Consignes:
1. Recopiez le texte sur les réformes économiques à Cuba en commençant par « Malgré ces annonces, la » et en allant jusqu'à « manque de ressources. ». Remplacez-y « chômage » par « sous-emploi ».
2. Veuillez rédiger la suite du texte sur les réformes économiques à Cuba.

Cuba lance 176 réformes économiques pour libéraliser le secteur privé et attirer les investissements étrangers
Le gouvernement cubain a officiellement lancé un vaste programme de 176 réformes économiques et sociales, marquant le plus important effort de restructuration structurelle du pays depuis les années 1990. Ces mesures, organisées en 23 axes thématiques, visent à libéraliser le secteur privé, à décentraliser l’économie et à stimuler l’investissement étranger dans un contexte de crise économique profonde exacerbée par des pénuries énergétiques sévères.
Une libéralisation accrue du secteur privé

Le paquet de réformes introduit des changements majeurs dans les règles du jeu pour les entrepreneurs cubains. Parmi les mesures les plus significatives figurent l’élimination du plafond de 100 employés pour les petites et moyennes entreprises (mipymes), la possibilité pour un individu de posséder plusieurs entreprises, et l’autorisation de créer des banques et des maisons de change privées sous la supervision de la Banque centrale.
En outre, le gouvernement prévoit d’ouvrir pratiquement tous les secteurs d’activité aux acteurs privés, y compris l’importation et la commercialisation de carburants. Cette stratégie s’inscrit dans une volonté de combler les carences de l’offre étatique, alors que plus de la moitié du commerce de détail passe déjà par le secteur privé, selon les chiffres officiels.
Défis structurels et crise énergétique

Malgré ces annonces, la mise en œuvre des réformes se heurte à la réalité du terrain. La crise énergétique, marquée par des coupures d’électricité dépassant 20 heures par jour dans certains secteurs, a provoqué la fermeture de nombreux commerces et une augmentation du chômage.
Eric Luis Almeida, président de la consultorie Quota, souligne que de nombreux entrepreneurs ont été contraints de réduire leurs effectifs en raison de la contraction économique et des coûts exponentiels de l’énergie. Pour les citoyens, comme l’explique la jeune habanera Claydis Ojeda, la recherche d’un emploi stable est devenue complexe, le secteur privé étant lui-même fragilisé par le manque de ressources.
Parallèlement, le secteur étatique, qui emploie encore 68,5 % de la population active selon l’Enquête nationale d’occupation (Eno) de 2024, peine à attirer les travailleurs qualifiés en raison de salaires jugés peu attractifs (environ 11 dollars par mois). Pour tenter de corriger cela, le gouvernement a annoncé une augmentation du salaire minimum dans le secteur budgétisé de 2 100 à 3 210 pesos à partir d’août 2026.
Réorganisation de l’État et investissements internationaux
La réforme structurelle prévoit également une réduction de la taille de l’appareil administratif, passant de 27 à 21 ministères. Un nouvel organisme, l’Institut national d’actifs entrepreneuriaux étatiques (INAEES), sera créé pour superviser le système entrepreneurial public.

[Entrées du jeu de données]
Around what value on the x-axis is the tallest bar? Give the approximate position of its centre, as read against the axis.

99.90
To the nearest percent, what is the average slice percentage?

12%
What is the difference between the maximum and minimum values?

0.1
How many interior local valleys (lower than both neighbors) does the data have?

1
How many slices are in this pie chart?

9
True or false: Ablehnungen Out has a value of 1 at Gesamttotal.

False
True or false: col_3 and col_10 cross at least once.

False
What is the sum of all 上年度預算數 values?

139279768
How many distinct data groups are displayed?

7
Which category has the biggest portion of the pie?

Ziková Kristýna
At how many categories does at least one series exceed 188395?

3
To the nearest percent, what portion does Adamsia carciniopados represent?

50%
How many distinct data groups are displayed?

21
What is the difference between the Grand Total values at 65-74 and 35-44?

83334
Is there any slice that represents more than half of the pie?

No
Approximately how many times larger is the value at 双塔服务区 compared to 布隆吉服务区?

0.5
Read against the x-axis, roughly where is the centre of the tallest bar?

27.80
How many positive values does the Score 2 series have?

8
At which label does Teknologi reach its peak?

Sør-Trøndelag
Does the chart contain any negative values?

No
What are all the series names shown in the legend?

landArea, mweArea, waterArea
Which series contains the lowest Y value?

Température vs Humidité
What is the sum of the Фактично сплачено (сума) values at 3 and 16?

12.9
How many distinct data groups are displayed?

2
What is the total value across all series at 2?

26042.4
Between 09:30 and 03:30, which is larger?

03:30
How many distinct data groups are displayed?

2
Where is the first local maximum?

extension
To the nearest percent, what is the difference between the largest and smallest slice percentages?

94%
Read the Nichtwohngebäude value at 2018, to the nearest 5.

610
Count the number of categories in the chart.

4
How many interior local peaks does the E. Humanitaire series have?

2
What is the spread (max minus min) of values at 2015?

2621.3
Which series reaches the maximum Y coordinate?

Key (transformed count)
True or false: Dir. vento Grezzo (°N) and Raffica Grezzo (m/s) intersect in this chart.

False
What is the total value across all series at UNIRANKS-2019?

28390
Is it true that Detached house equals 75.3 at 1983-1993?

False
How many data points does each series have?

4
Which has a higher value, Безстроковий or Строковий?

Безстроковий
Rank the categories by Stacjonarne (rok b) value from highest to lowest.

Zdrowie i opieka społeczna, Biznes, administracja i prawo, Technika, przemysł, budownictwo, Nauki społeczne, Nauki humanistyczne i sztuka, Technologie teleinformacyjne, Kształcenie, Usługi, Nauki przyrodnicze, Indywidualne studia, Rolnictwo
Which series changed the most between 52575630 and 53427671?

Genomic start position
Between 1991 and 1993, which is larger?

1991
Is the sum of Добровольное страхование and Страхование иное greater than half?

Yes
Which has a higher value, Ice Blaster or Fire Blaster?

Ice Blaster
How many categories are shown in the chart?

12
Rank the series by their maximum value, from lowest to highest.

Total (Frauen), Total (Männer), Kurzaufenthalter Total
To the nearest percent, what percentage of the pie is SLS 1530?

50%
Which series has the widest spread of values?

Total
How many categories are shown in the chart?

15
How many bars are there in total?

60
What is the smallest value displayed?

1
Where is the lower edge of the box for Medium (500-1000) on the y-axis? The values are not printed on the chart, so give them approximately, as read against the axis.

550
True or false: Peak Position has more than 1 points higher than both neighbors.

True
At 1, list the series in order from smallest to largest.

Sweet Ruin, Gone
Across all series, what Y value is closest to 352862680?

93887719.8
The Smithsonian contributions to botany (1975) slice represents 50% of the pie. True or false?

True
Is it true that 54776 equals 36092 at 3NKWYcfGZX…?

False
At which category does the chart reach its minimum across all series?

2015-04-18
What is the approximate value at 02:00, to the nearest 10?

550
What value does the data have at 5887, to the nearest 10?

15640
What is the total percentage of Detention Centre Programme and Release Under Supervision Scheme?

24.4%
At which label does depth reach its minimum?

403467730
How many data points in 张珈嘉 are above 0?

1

Réponses par consigne:
1.
Malgré ces annonces, la mise en œuvre des réformes se heurte à la réalité du terrain. La crise énergétique, marquée par des coupures d’électricité dépassant 20 heures par jour dans certains secteurs, a provoqué la fermeture de nombreux commerces et une augmentation du sous-emploi.
Eric Luis Almeida, président de la consultorie Quota, souligne que de nombreux entrepreneurs ont été contraints de réduire leurs effectifs en raison de la contraction économique et des coûts exponentiels de l’énergie. Pour les citoyens, comme l’explique la jeune habanera Claydis Ojeda, la recherche d’un emploi stable est devenue complexe, le secteur privé étant lui-même fragilisé par le manque de ressources.

2.
Le gouvernement cherche activement à attirer des capitaux étrangers, notamment en provenance de Chine. Lors de la Conférence pour la coopération entre l’Amérique latine et les Caraïbes tenue à Yangzhou, le consul général de Cuba à Shanghai, Albert Panton León, a invité les entreprises chinoises à explorer les opportunités offertes par ces nouvelles mesures. Il a souligné que la décentralisation des pouvoirs vers les municipalités pour les relations commerciales et les facilités arariffaires sont conçues pour encourager les investissements, y compris dans les secteurs bancaire et financier.
Le coût social et l’inquiétude populaire
Le Premier ministre Manuel Marrero Cruz a défendu ces mesures en affirmant que « les transformations économiques sont inséparables des sociales », assurant que l’objectif demeure le bien-être du peuple. Toutefois, la réception au sein de la population est marquée par un scepticisme profond.
La croissance du secteur privé, bien qu’elle offre des produits introuvables ailleurs, a accentué les inégalités sociales. De nombreux Cubains, faute de revenus suffisants ou d’accès à des devises, peinent à bénéficier de cette ouverture. La tension est palpable, comme l’exprime l’ingénieure Maritza Gómez : « En quelque sorte, il faudra trouver une solution plus viable pour le peuple, pour le Cubain ordinaire ».
Le gouvernement maintient que ces réformes ne constituent pas une renonciation au socialisme, mais un « perfectionnement » visant à « faire le nécessaire pour conserver l’essentiel ». La réussite de cette transition dépendra, selon l’économiste Carlos Enrique González, de la capacité du pays à augmenter ses niveaux de production, rappelant qu’un pays « consomme ce qu’il est capable de produire ».